→ ACTIVITY
Upon reaching the line containing "mouse_down()", output that line and all remaining lines exactly, through the end of the entries, and output nothing before it.

→ MATERIAL FOR THE TASK
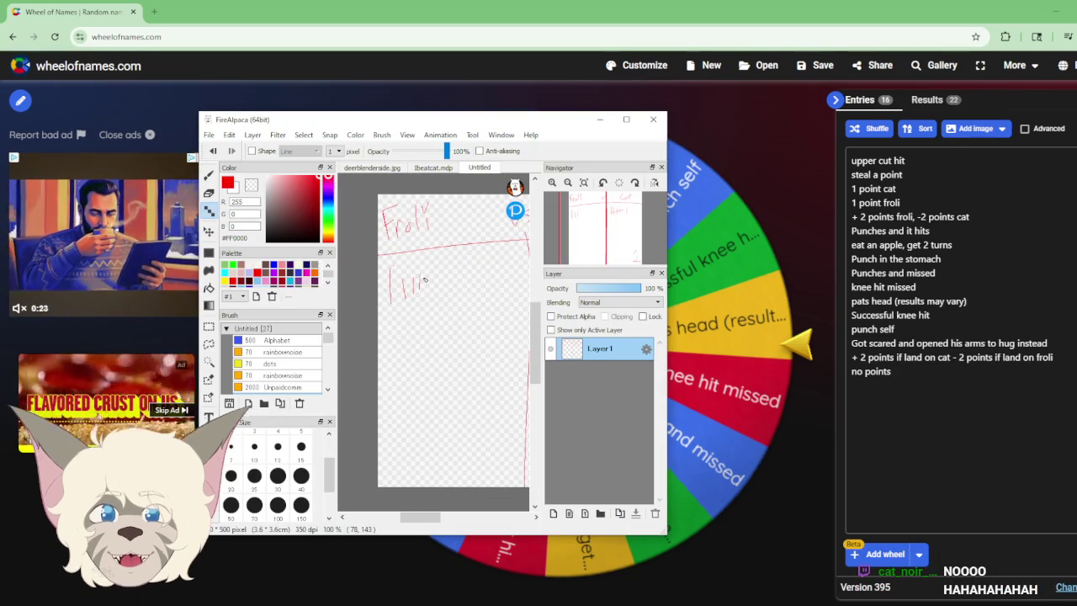
mouse_move(538, 130)
mouse_down()
mouse_move(967, 347)
mouse_move(975, 203)
mouse_up()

→ FINISHED EXERCISE
mouse_down()
mouse_move(967, 347)
mouse_move(975, 203)
mouse_up()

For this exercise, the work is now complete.